ミナスの火酒博物館

 ブラジルの代表的なスピリッツであるカサーシャ(火酒)。サンパウロではピンガと呼ばれ、ブラジル全土で飲まれている。その中でも高級品をつくる生産地と言えば、サンパウロ州の北東部に隣接するミナス・ジェライス州だろう。
 同州の州都ベロ・オリゾンテ市からバスで数時間。カサーシャ生産地の一つであるベッチン市には、自然公園の中にピンガ博物館が常設されている。「ヴァーレ・ヴェルデ(緑の谷)」と呼ばれるこの自然公園は、元々は農場で、総面積は一二〇ヘクタール。一九八五年からカサーシャの製造工場として開業し、二〇〇二年からは自然公園として、環境庁の認可を受けて営業しているという。

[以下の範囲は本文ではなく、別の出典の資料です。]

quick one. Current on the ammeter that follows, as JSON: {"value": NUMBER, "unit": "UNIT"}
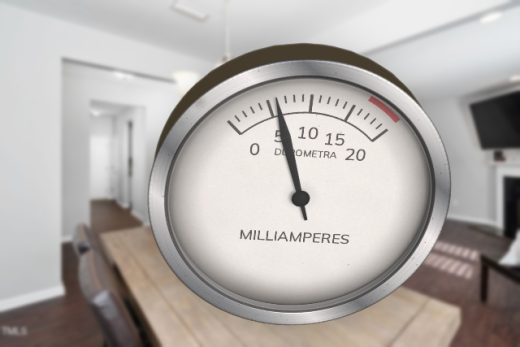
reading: {"value": 6, "unit": "mA"}
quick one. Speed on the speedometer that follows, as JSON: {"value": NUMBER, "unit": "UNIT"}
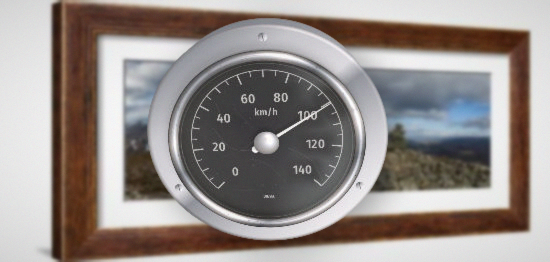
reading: {"value": 100, "unit": "km/h"}
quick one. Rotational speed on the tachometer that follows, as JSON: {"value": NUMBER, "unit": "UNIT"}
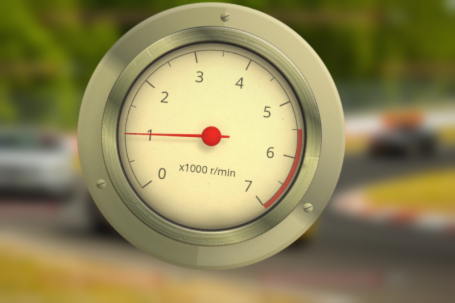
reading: {"value": 1000, "unit": "rpm"}
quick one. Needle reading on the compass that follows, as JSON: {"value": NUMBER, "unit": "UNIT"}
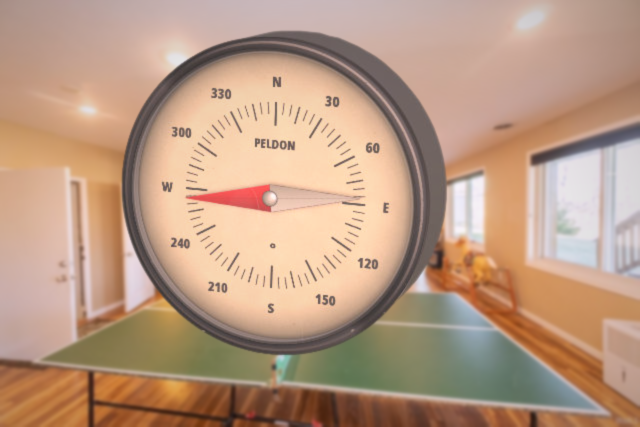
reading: {"value": 265, "unit": "°"}
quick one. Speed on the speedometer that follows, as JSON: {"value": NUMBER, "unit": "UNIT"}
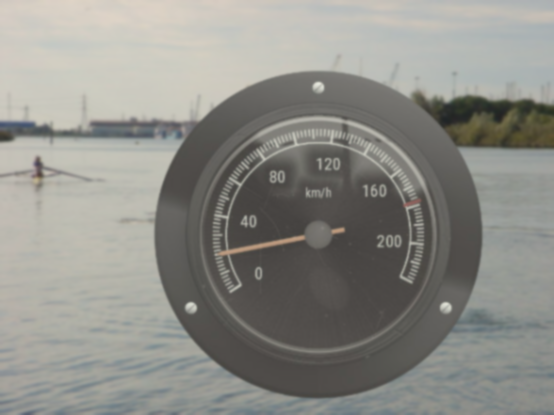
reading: {"value": 20, "unit": "km/h"}
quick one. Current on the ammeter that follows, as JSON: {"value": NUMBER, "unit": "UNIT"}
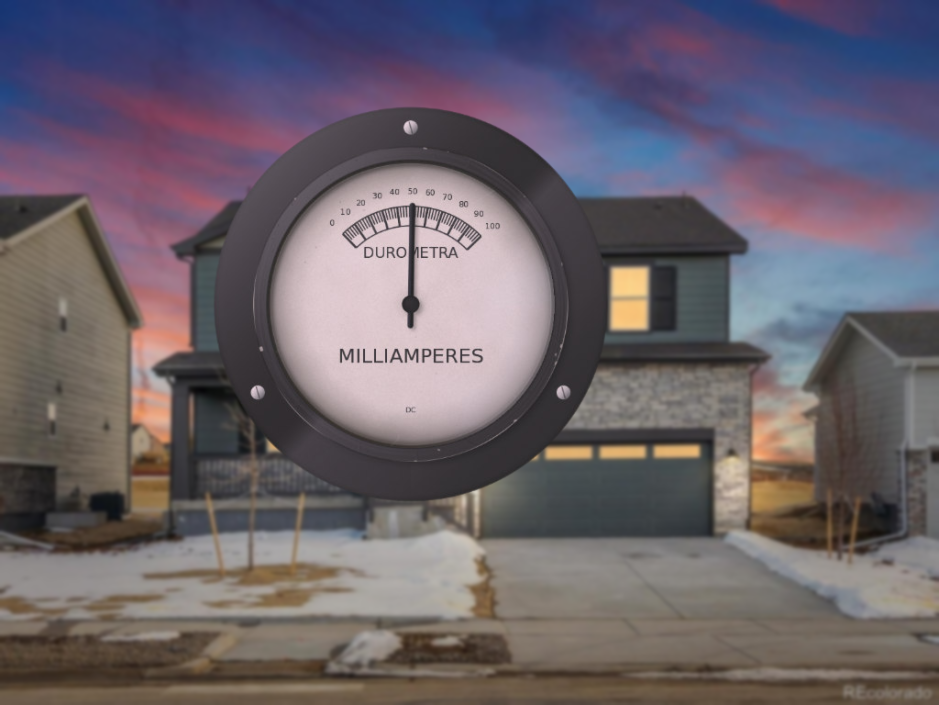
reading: {"value": 50, "unit": "mA"}
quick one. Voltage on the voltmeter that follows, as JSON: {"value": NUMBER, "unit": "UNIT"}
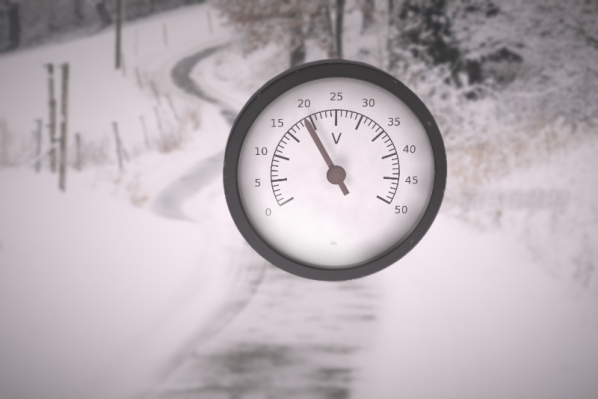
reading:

 カサーシャ博物館には、自然公園の職員が案内してくれた。館内には、ブラジル中から集められた一五〇〇本のカサーシャが展示されている他、樽に詰められたものがワイナリーのように暗室に保管されている。樽にはブラジル農務省認可のシールが貼られており、施設と同名の「ヴァーレ・ヴェルデ」という商標が見える。ここのオリジナルだそうだ。このカサーシャは、当然ながら希望者には試飲させてくれる。樽の色が滲み込んでか、多少、黄色味がかっている。アルコール度数は四〇度前後と高いものの、少し甘味があり、滑らかな舌ざわりだ。
 展示はラフで、棚にビール瓶のような茶色や有色の瓶に入れられたカサーシャがズラーッと並べられているだけ。ワイヤーが張られている訳でもなく、「落ちてカサーシャが割れないか」と心配になるが、ほとんど地震がないブラジルならではの展示方法なのか、単なる手抜きなのかどちらかだ。
 地元ミナス・ジュライス州をはじめ、サンパウロや東北ブラジル産のカサーシャも少なくない。最も古いのは、一九三五年に生産されたものだそうで、時代ごとに変わるボトルからはカサーシャの歴史を目で見て楽しむことができる。
 ブラジルらしかったのは、割れないように太い針金で固定して特別展示してあったのが、「サッカーの王様」の異名をとる「ペレー」のカサーシャだったこと。青いラベルと地球儀を背景に、何故か背広にネクタイ姿の若き日のペレーが笑っているのが印象的だ。このカサーシャは現在、全ブラジルでも数本しか残っておらず、サッカー・ファンとマニアにとっては堪らない存在と言えそうだ。
 印象的と言えば、少々エロチックなラベルのカサーシャも目を引く。「スキャンダル」という名前のラベルのカサーシャには、ビキニ姿の女性が笑顔を振りまきながら踊っている絵が描かれている。
 また、一見、首の長い女性が顔を上げて高らかに杯をあおっているラベルのカサーシャがある。館員の説明では、そのラベルを逆さまにして、女性の頭部と手首の部分を隠すと、女性が下半身を手で隠しているように見えるという逸品だそうだ。酒を飲みながら冗談を言うのが好きなブラジル人らしい「作品」であるとも言える。